The definitive experimental characterization of the frictional and deformational behavior of articular cartilage is a necessary element for the complete understanding of normal and pathological synovial joint function. A new electromechanical instrument, therefore, was utilized to subject cartilage-cartilage interfaces to a set of controlled mechanical, kinematic and environmental conditions in vitro.

Experimental specimens of articular cartilage in situ were derived from conformationally matched bovine humeral head and scapular cup pairs following surgical processing and a geometrical quality control regime. The specially designed instrumentation permitted a spatially fixed test region of the cartilage interface to be loaded and sheared in a steady, continuous or a time dependent manner. The response parameters of cartilage surface shear friction and normal deformation were simultaneously recorded on line by a PdP8/e computer system which automatically sampled, digitized and stored the data continuously during an experiment.

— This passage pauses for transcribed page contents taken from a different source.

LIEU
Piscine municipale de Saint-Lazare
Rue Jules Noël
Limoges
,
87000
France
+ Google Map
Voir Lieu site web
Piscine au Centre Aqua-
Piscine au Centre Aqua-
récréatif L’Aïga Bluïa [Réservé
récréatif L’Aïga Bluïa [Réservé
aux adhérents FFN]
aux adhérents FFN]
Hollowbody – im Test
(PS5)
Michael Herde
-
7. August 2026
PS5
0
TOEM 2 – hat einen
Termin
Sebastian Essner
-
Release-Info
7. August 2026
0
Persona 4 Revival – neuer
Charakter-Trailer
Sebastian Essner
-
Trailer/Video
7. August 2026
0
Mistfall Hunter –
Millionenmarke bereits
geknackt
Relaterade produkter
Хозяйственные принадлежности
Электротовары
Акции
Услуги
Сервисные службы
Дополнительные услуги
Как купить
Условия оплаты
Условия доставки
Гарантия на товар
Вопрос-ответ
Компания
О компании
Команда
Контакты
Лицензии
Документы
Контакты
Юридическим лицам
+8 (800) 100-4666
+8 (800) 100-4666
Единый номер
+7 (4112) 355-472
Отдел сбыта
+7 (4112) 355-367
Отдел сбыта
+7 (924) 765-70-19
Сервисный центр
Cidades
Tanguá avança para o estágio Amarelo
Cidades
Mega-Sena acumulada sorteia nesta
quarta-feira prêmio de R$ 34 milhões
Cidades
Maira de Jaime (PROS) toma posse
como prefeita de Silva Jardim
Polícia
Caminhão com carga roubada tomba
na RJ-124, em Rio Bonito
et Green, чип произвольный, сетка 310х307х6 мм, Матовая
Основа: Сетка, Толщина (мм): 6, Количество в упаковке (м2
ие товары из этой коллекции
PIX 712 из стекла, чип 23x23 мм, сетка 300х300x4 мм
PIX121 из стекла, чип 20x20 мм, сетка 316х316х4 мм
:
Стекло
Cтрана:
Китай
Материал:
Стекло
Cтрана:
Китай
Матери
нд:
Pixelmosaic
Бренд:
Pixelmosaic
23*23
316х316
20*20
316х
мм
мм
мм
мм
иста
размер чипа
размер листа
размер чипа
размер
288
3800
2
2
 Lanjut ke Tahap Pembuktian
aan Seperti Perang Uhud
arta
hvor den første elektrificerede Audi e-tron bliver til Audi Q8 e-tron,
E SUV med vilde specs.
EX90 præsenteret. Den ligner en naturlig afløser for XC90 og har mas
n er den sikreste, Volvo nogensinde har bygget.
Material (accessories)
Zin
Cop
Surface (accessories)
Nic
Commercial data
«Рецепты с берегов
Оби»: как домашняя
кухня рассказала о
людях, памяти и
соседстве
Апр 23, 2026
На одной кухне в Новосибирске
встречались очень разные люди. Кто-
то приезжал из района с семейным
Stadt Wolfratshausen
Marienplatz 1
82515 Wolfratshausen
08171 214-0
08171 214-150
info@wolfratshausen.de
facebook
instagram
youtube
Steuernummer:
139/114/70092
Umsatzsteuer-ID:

A systematic, comprehensive characterization of the articular cartilage frictional and deformational behavior was performed with the experimental results falling into five general categories:​ 1) the responses to statically applied loads, 2) dynamic loading responses, 3) asymptotic steady-state results, 4) kinematic parameter variation results, and 5) the results of environmental parameter variations. More specifically, the transient and asymptotic responses to static and dynamic loading, shearing velocity variations, dynamic loading frequency effects, start-stop intermittent motion responses, synovial fluid viscosity influences, and buffered saline pH. variations were experimentally documented.

The asymptotic frictional responses of the articular cartilage interfaces to four separate conibinations of loading and fluid environmental conditions were also investigated. Dynamically loaded specimens in bovine synovial fluid yielded the most efficient lubrication with the mean measured coefficient of friction spanning from 0.0019 to 0.0025 across the applied load range. In addition, a nonlinear regression analysis of the frictional and deformational time history relations under static loading was used to construct an emperical model of the transient and steady-state results. Good agreement was obtained between the model predictions and the experimentally observed responses.

Finally, a preliminary investigation of the possible relationship between articular cartilage surface topographical changes and the applied interfacial stress history was conducted. Through the use of scanning electron microscopy and the definitive experimental configuration of the present study it was possible to obtain a significant correlation between the magnitude, duration and direction of the applied mechanical stresses and orientation and degree of the resultant cartilage surface ultrastructural alterations.